CTCF p.T204fs mutations, present in 25% of MSI-positive endometrial cancers in our study, were not reported by the endometrial cancer TCGA [Kandoth et al., 2013]. Analysis of TCGA exome sequences for the endometrioid nonultramutator [Kandoth et al., 2013] cases using Pindel [Ye et al., 2009] did, however, reveal somatic p.T204fs mutations at a frequency comparable to that we observed using Sanger sequencing. Eleven of 63 MSI-high cases (17.5%) had an A track insertion or deletion mutation (seven and four, respectively). The A7 insertion mutation was also seen at low frequency in MSI stable tumors (four of 109, 3.7%) (Supp. Table S2). The fact that the p.T204fs*26 mutation is also seen in microsatellite stable tumors further supports the notion that the A track insertions and deletions are selected pathogenic defects. The high frequency of A7 T204fs mutations in MSI-positive cancers (22% overall) points to CTCF as a bona fide MSI target gene in endometrial cancers and accounts for the elevated mutation rate in MSI-positive tumors compared with tumors with intact DNA mismatch repair.
There is limited overlap between the mutations we observed and those described by TCGA that reported CTCF is a significantly mutated gene in both MSI-positive and microsatellite stable tumors: only five of the 24 different somatic mutations we observed were seen in the TCGA cohort (including p.T204fs*26 and p.T204fs*18 identified by Pindel). The large number of novel CTCF mutations speaks further to the importance of CTCF in endometrial tumorigenesis.

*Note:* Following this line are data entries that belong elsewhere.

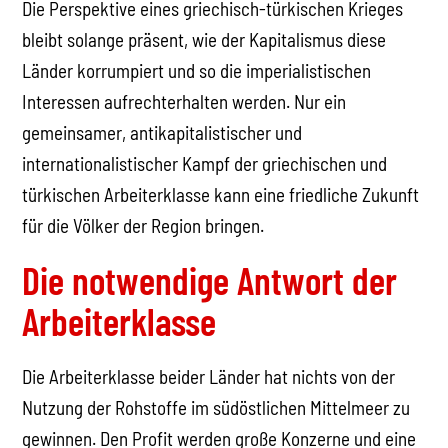
Die Perspektive eines griechisch-türkischen Krieges
bleibt solange präsent, wie der Kapitalismus diese
Länder korrumpiert und so die imperialistischen
Interessen aufrechterhalten werden. Nur ein
gemeinsamer, antikapitalistischer und
internationalistischer Kampf der griechischen und
türkischen Arbeiterklasse kann eine friedliche Zukunft
für die Völker der Region bringen.
Die notwendige Antwort der
Arbeiterklasse
Die Arbeiterklasse beider Länder hat nichts von der
Nutzung der Rohstoffe im südöstlichen Mittelmeer zu
gewinnen. Den Profit werden große Konzerne und eine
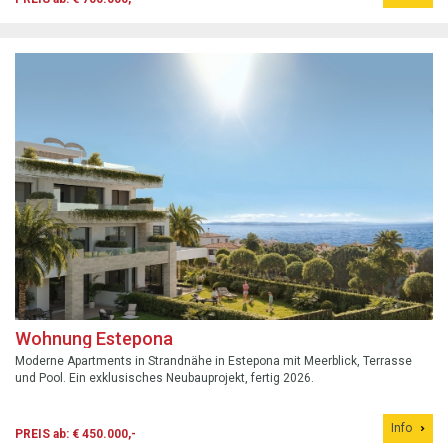
Wohnung Estepona
Moderne Apartments in Strandnähe in Estepona mit Meerblick, Terrasse
und Pool. Ein exklusisches Neubauprojekt, fertig 2026.
Info
PREIS ab: € 450.000,-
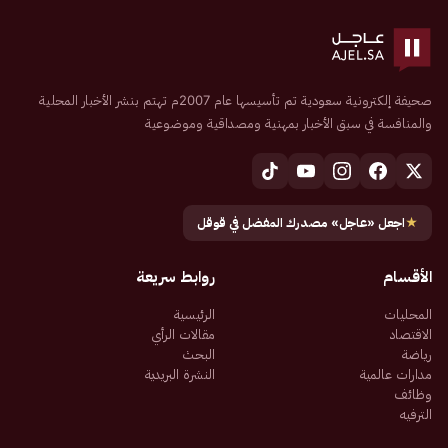
صحيفة إلكترونية سعودية تم تأسيسها عام 2007م تهتم بنشر الأخبار المحلية
والمنافسة في سبق الأخبار بمهنية ومصداقية وموضوعية
★
اجعل «عاجل» مصدرك المفضل في قوقل
الأقسام
روابط سريعة
المحليات
الرئيسية
الاقتصاد
مقالات الرأي
رياضة
البحث
مدارات عالمية
النشرة البريدية
وظائف
الترفيه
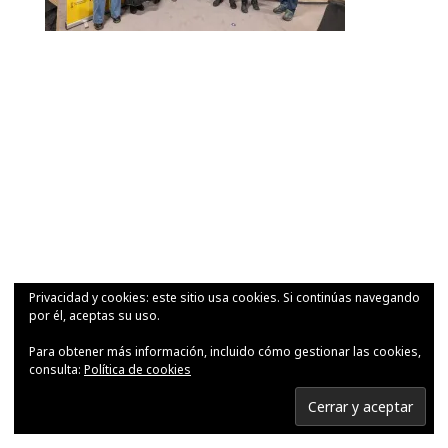
Privacidad y cookies: este sitio usa cookies. Si continúas navegando
por él, aceptas su uso.
Para obtener más información, incluido cómo gestionar las cookies,
consulta:
Política de cookies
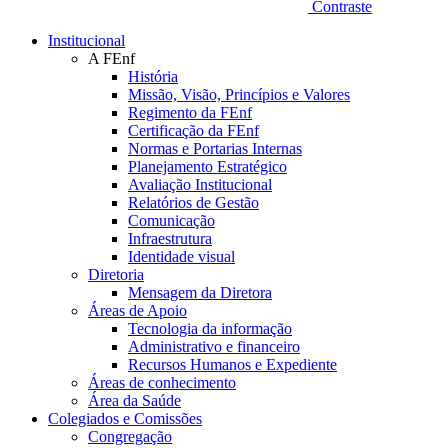
Contraste
Institucional
A FEnf
História
Missão, Visão, Princípios e Valores
Regimento da FEnf
Certificação da FEnf
Normas e Portarias Internas
Planejamento Estratégico
Avaliação Institucional
Relatórios de Gestão
Comunicação
Infraestrutura
Identidade visual
Diretoria
Mensagem da Diretora
Áreas de Apoio
Tecnologia da informação
Administrativo e financeiro
Recursos Humanos e Expediente
Áreas de conhecimento
Área da Saúde
Colegiados e Comissões
Congregação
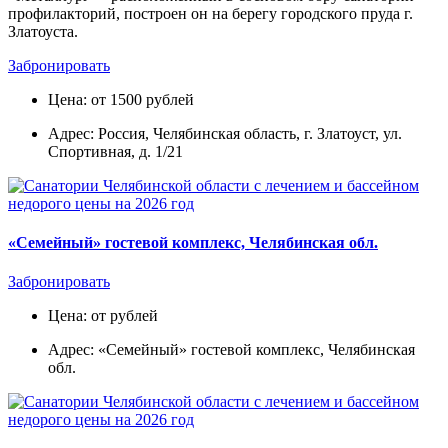
профилакторий, построен он на берегу городского пруда г.
Златоуста.
Забронировать
Цена: от 1500 рублей
Адрес: Россия, Челябинская область, г. Златоуст, ул.
Спортивная, д. 1/21
«Семейный» гостевой комплекс, Челябинская обл.
Забронировать
Цена: от рублей
Адрес: «Семейный» гостевой комплекс, Челябинская
обл.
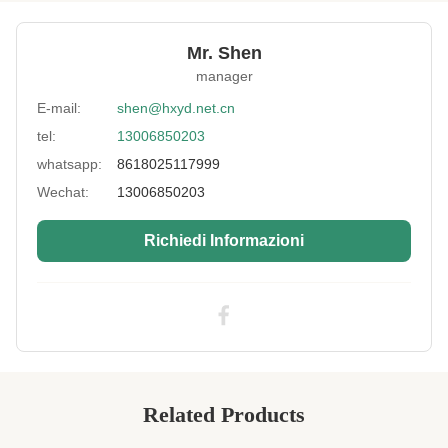
forme
Thickness:
COSTUME
Mr. Shen
manager
Material:
SBR/SCR/CR
E-mail:
shen@hxyd.net.cn
Printing:
Sublimazione
tel:
13006850203
Size:
personalizzato
whatsapp:
8618025117999
Fabric Colour:
VARIE
Wechat:
13006850203
High Light:
Tessuto in neoprene goffrato ODM
,
Richiedi Informazioni
Tessuto in neoprene goffrato antiurto
,
Tessuto in neoprene traspirante ODM
Related Products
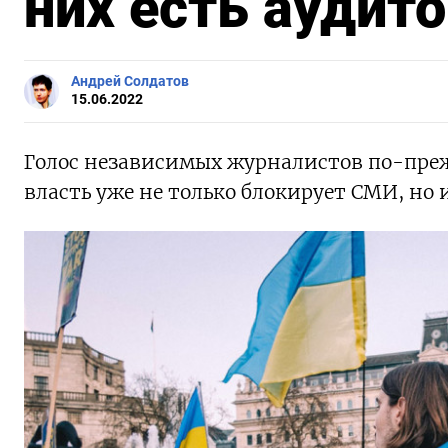
них есть аудит
Андрей Солдатов
15.06.2022
Голос независимых журналистов по-пре
власть уже не только блокирует СМИ, но 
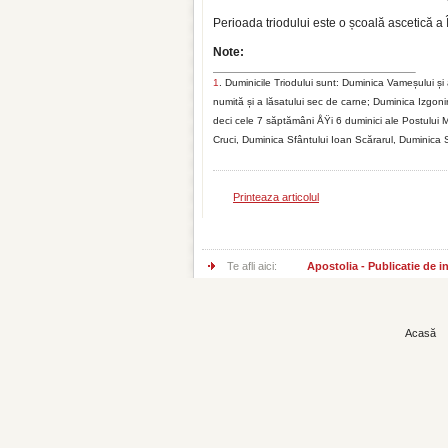
Perioada triodului este o școală ascetică a 
Note:
1
. Duminicile Triodului sunt: Duminica Vameșului și a 
numită și a lăsatului sec de carne; Duminica Izgoniri
deci cele 7 săptămâni ÅŸi 6 duminici ale Postului 
Cruci, Duminica Sfântului Ioan Scărarul, Duminica Sf
Printeaza articolul
Te afli aici:
Apostolia - Publicatie de 
Acasă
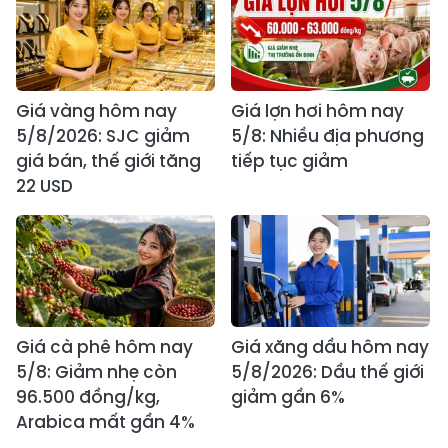
Giá vàng hôm nay
Giá lợn hơi hôm nay
5/8/2026: SJC giảm
5/8: Nhiều địa phương
giá bán, thế giới tăng
tiếp tục giảm
22 USD
Giá cà phê hôm nay
Giá xăng dầu hôm nay
5/8: Giảm nhẹ còn
5/8/2026: Dầu thế giới
96.500 đồng/kg,
giảm gần 6%
Arabica mất gần 4%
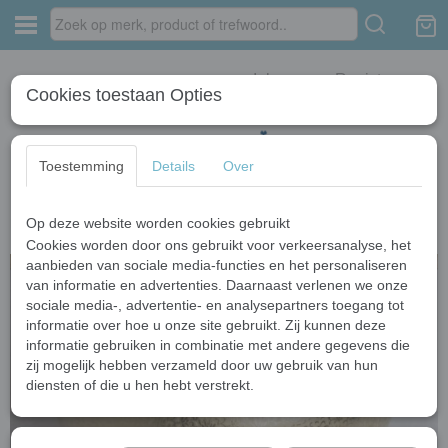
Inloggen
Registreren
Cookies toestaan Opties
Toestemming
Details
Over
Op deze website worden cookies gebruikt
Home
›
Kraan en waskom
›
Goudkleurige keramische waskom
Cookies worden door ons gebruikt voor verkeersanalyse, het
aanbieden van sociale media-functies en het personaliseren
van informatie en advertenties. Daarnaast verlenen we onze
sociale media-, advertentie- en analysepartners toegang tot
informatie over hoe u onze site gebruikt. Zij kunnen deze
informatie gebruiken in combinatie met andere gegevens die
zij mogelijk hebben verzameld door uw gebruik van hun
diensten of die u hen hebt verstrekt.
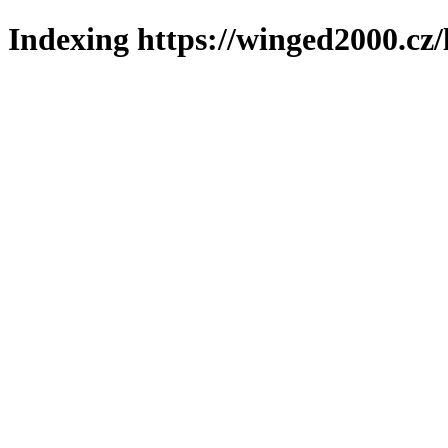
Indexing https://winged2000.cz/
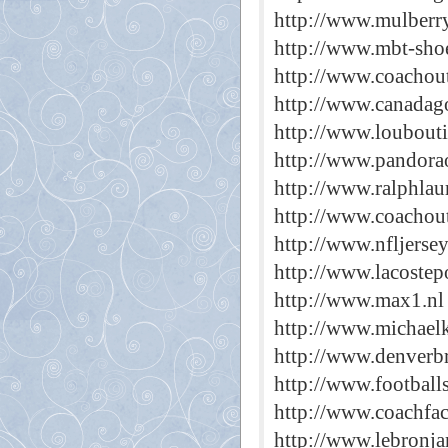
http://www.mulberr
http://www.mbt-shoe
http://www.coachout
http://www.canadag
http://www.loubout
http://www.pandorao
http://www.ralphlau
http://www.coachout
http://www.nfljerse
http://www.lacostep
http://www.max1.nl
http://www.michaelk
http://www.denverbr
http://www.football
http://www.coachfac
http://www.lebronj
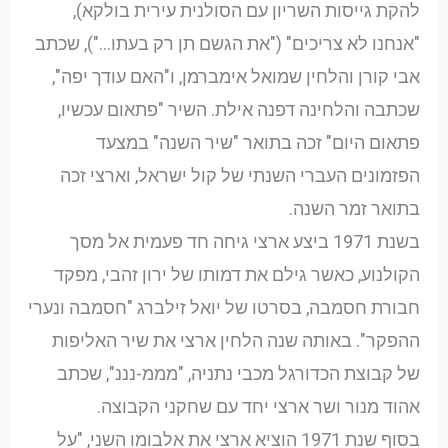
להקת גייסות השריון עם הסולנית עירית בולקא),
"אנחנו לא צריכים" ("את הגשם תן רק בעתו…"), שכתב
אבי קורן והלחין שמואל אימברמן, ו"האם עודך יפה",
שכתבה והלחינה דפנה אילת. השיר "פתאום עכשיו,
פתאום היום" זכה בתואר "שיר השנה" במצעד
הפזמונים העברי השנתי של קול ישראל, וארצי זכה
בתואר זמר השנה.
בשנת 1971 ביצע ארצי גיחה חד פעמית אל מסך
הקולנוע, כאשר גילם את דמותו של ירון זהבי, מפקד
חבורת חסמבה, בסרטו של יואל זילברג "חסמבה ונערי
ההפקר". באותה שנה הלחין ארצי את שיר האליפות
של קבוצת הכדורגל מכבי נתניה, "מממ-נננ", שכתב
אהוד מנור ושר ארצי יחד עם שחקני הקבוצה.
בסוף שנת 1971 הוציא ארצי את אלבומו השני, "על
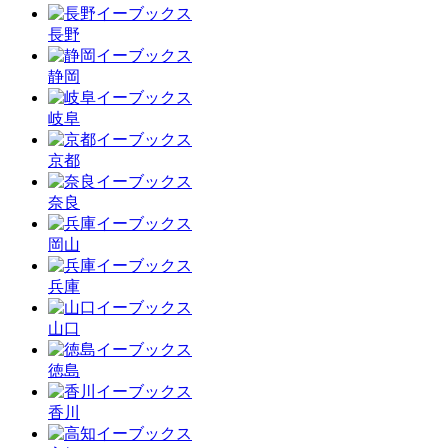
長野
静岡
岐阜
京都
奈良
岡山
兵庫
山口
徳島
香川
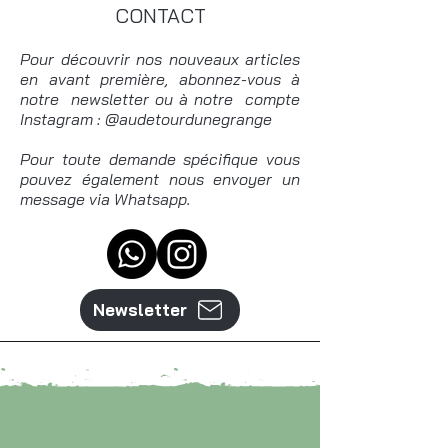
CONTACT
Pour découvrir nos nouveaux articles
en avant première, abonnez-vous à
notre newsletter ou à notre compte
Instagram : @audetourdunegrange
Pour toute demande spécifique vous
pouvez également nous envoyer un
message via Whatsapp.
Newsletter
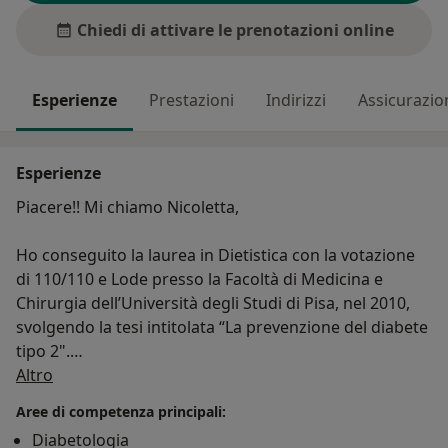
Chiedi di attivare le prenotazioni online
Esperienze
Prestazioni
Indirizzi
Assicurazio
Esperienze
Piacere​!! Mi chiamo Nicoletta,
Ho conseguito la laurea in Dietistica con la votazione
di 110/110 e Lode presso la Facoltà di Medicina e
Chirurgia dell’Università degli Studi di Pisa, nel 2010,​
svolgendo la tesi intitolata “La prevenzione del diabete
tipo 2".
Su di me
Altro
Ho frequentato la sede di Bagni di Pisa c/o San
Aree di competenza principali:
Giuliano Terme, per svolgere uno studio che mi ha
Diabetologia
portato a discutere la tesi di laurea magistrale c/o la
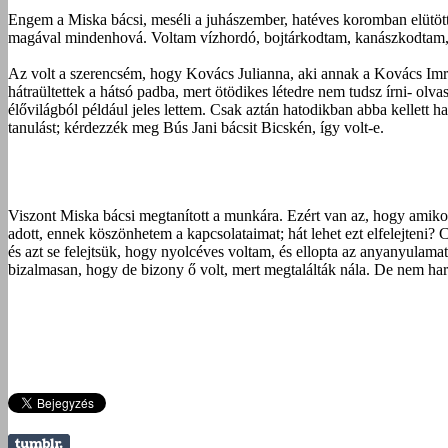
Engem a Miska bácsi, meséli a juhászember, hatéves koromban elütött. R
magával mindenhová. Voltam vízhordó, bojtárkodtam, kanászkodtam, me
Az volt a szerencsém, hogy Kovács Julianna, aki annak a Kovács Imré
hátraültettek a hátsó padba, mert ötödikes létedre nem tudsz írni- olva
élővilágból például jeles lettem. Csak aztán hatodikban abba kellett 
tanulást; kérdezzék meg Bús Jani bácsit Bicskén, így volt-e.
Viszont Miska bácsi megtanított a munkára. Ezért van az, hogy amikor 
adott, ennek köszönhetem a kapcsolataimat; hát lehet ezt elfelejteni? 
és azt se felejtsük, hogy nyolcéves voltam, és ellopta az anyanyula
bizalmasan, hogy de bizony ő volt, mert megtalálták nála. De nem ha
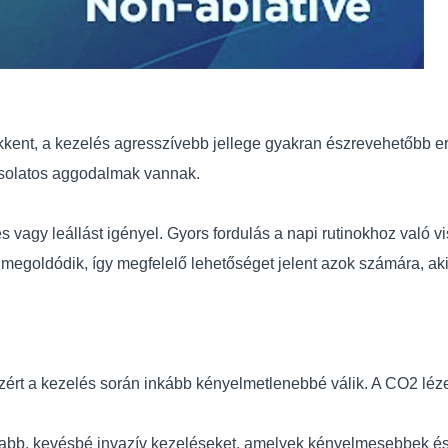
ökkent, a kezelés agresszívebb jellege gyakran észrevehetőbb
csolatos aggodalmak vannak.
s vagy leállást igényel. Gyors fordulás a napi rutinokhoz való 
megoldódik, így megfelelő lehetőséget jelent azok számára, ak
ezért a kezelés során inkább kényelmetlenebbé válik. A CO2 léz
orsabb, kevésbé invazív kezeléseket, amelyek kényelmesebbek é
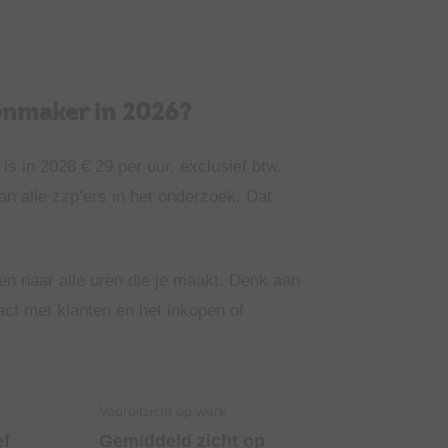
oonmaker in 2026?
s in 2026 € 29 per uur, exclusief btw.
van alle zzp’ers in het onderzoek. Dat
ken naar alle uren die je maakt. Denk aan
tact met klanten en het inkopen of
Vooruitzicht op werk
ef
Gemiddeld zicht op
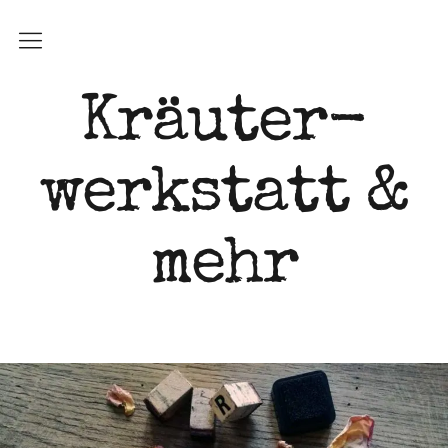
Kräuter­
werkstatt &
mehr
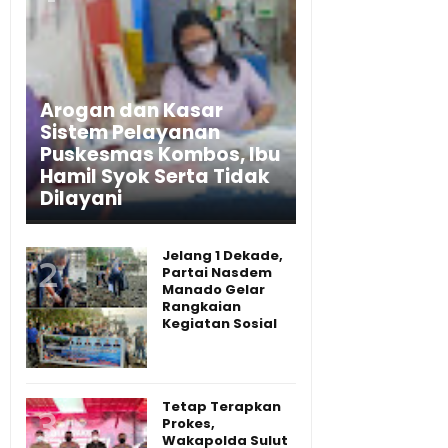
Arogan dan Kasar
Sistem Pelayanan
Puskesmas Kombos, Ibu
Hamil Syok Serta Tidak
Dilayani
Jelang 1 Dekade,
Partai Nasdem
Manado Gelar
Rangkaian
Kegiatan Sosial
Tetap Terapkan
Prokes,
Wakapolda Sulut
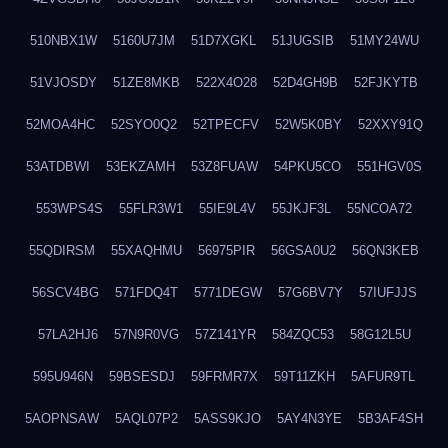
510NBX1W
5160U7JM
51D7XGKL
51JUGSIB
51MY24WU
51VJOSDY
51ZE8MKB
522X4O28
52D4GH9B
52FJKYTB
52MOA4HC
52SYO0Q2
52TPECFV
52W5K0BY
52XXY91Q
53ATDBWI
53EKZAMH
53Z8FUAW
54PKU5CO
551HGV0S
553WPS4S
55FLR3W1
55IE9L4V
55JKJF3L
55NCOA72
55QDIRSM
55XAQHMU
56975PIR
56GSA0U2
56QN3KEB
56SCV4BG
571FDQ4T
5771DEGW
57G6BV7Y
57IUFJJS
57LA2HJ6
57N9R0VG
57Z141YR
584ZQC53
58G12L5U
595U946N
59BSESDJ
59FRMR7X
59T11ZKH
5AFUR9TL
5AOPNSAW
5AQL07P2
5ASS9KJO
5AY4N3YE
5B3AF4SH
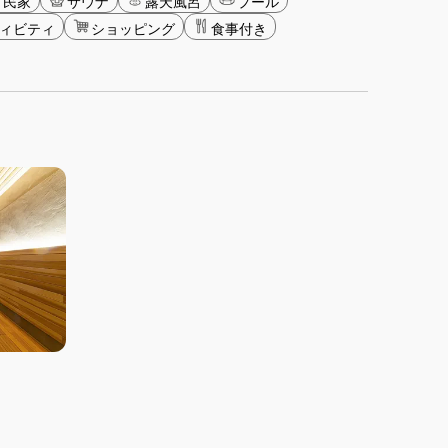
古民家
サウナ
露天風呂
プール
ィビティ
ショッピング
食事付き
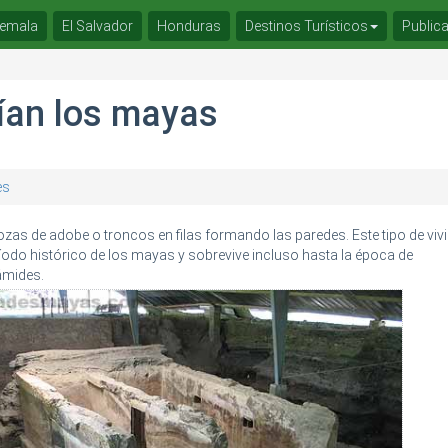
emala
El Salvador
Honduras
Destinos Turísticos
Public
ían los mayas
es
zas de adobe o troncos en filas formando las paredes. Este tipo de viv
ríodo histórico de los mayas y sobrevive incluso hasta la época de
ámides.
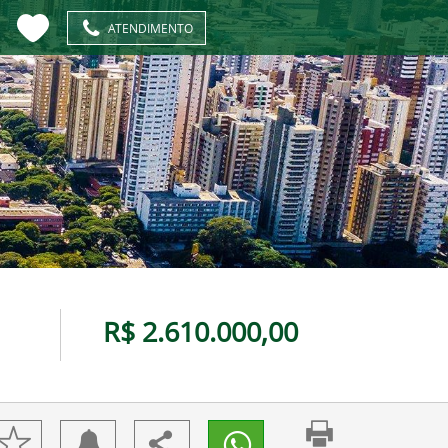
ATENDIMENTO
R$ 2.610.000,00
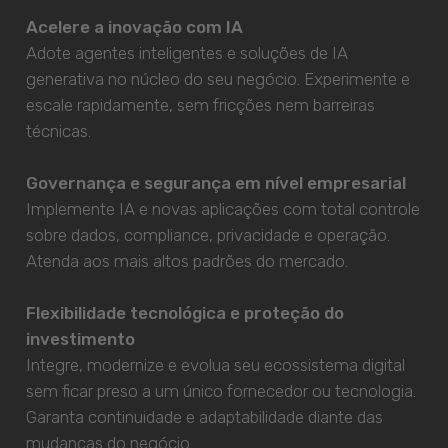
Acelere a inovação com IA
Adote agentes inteligentes e soluções de IA
generativa no núcleo do seu negócio. Experimente e
escale rapidamente, sem fricções nem barreiras
técnicas.
Governança e segurança em nível empresarial
Implemente IA e novas aplicações com total controle
sobre dados, compliance, privacidade e operação.
Atenda aos mais altos padrões do mercado.
Flexibilidade tecnológica e proteção do
investimento
Integre, modernize e evolua seu ecossistema digital
sem ficar preso a um único fornecedor ou tecnologia.
Garanta continuidade e adaptabilidade diante das
mudanças do negócio.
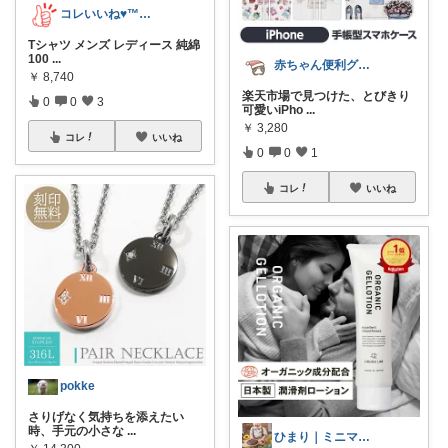
コレいいね♥️™▶コレクションも見てね！
Tシャツ メンズ レディース 純綿
100
...
赤ちゃん便利グッズ♡
￥
8,740
楽天市場で見つけた、とびきり
0
0
3
可愛いiPho
...
￥
3,280
コレ
いいね
0
0
1
コレ
いいね
pokke
さりげなく気持ちを添えたい
時、手元の小さな
...
ひまり｜ミニマルな育児と時短グッズ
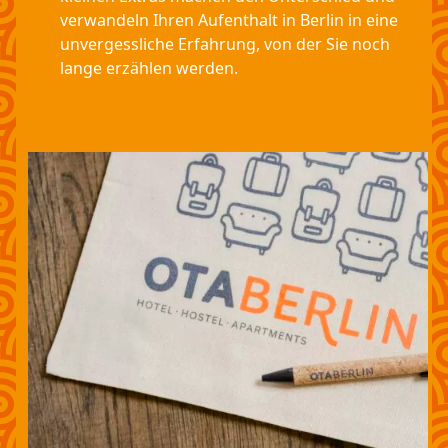
verwandeln Ihren Aufenthalt in Berlin in eine
unvergessliche Erfahrung, von der Sie noch
lange erzählen werden.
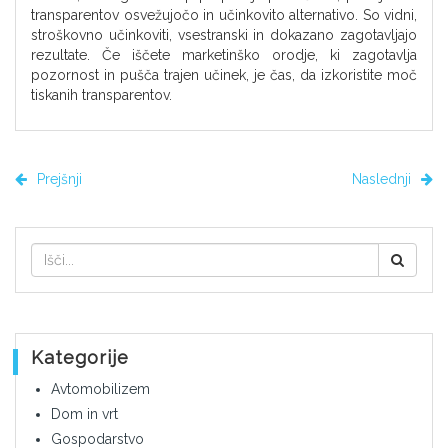
transparentov osvežujočo in učinkovito alternativo. So vidni,
stroškovno učinkoviti, vsestranski in dokazano zagotavljajo
rezultate. Če iščete marketinško orodje, ki zagotavlja
pozornost in pušča trajen učinek, je čas, da izkoristite moč
tiskanih transparentov.
Prejšnji
Naslednji
Kategorije
Avtomobilizem
Dom in vrt
Gospodarstvo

There is a growing number of genes involved in the regulation of chromatin structure for which somatic and constitutional defects have been associated with human malignancies and developmental abnormalities [Kandoth et al., 2013; van Bokhoven, 2011]. ARID1B is one such example. ARID1B is frequently mutated in endometrial cancers and constitutional mutations have been associated with syndromic mental retardation, including Coffin–Siris syndrome [Hoyer et al., 2012; Tsurusaki et al., 2012]. Recently, de novo frameshift CTCF mutations were associated with intellectual disability and it is hypothesized that CTCF deficiency affects expression of enhancer-regulated genes [Gregor et al., 2013]. The functional consequences of CTCF defects in endometrial cancer are yet to be determined and the analysis of missense mutations reported here and by the TCGA may be particularly revealing. Absence of CTCF binding in a chromatin boundary region upstream of the CDKN2A tumor suppressor is associated with p16 silencing [Witcher and Emerson, 2009]. Perturbed/reduced CTCF activity associated with missense mutations and/or haploinsufficiency could impact expression of a broad range of genes with known or novel roles in endometrial tumorigenesis.
Acknowledgments
We thank Matt O'Hern for assistance with mutation testing and Alexis Chassen for help with manuscript preparation. The study was approved by the Human Studies Committee at Washington University in St. Louis, MO and Human Subjects Research Committee at the Ohio State University in Columbus, OH. We are grateful to the patients who volunteered to participate in the study in order to make this work possible.
Disclosure statement: The authors declare no conflict of interest.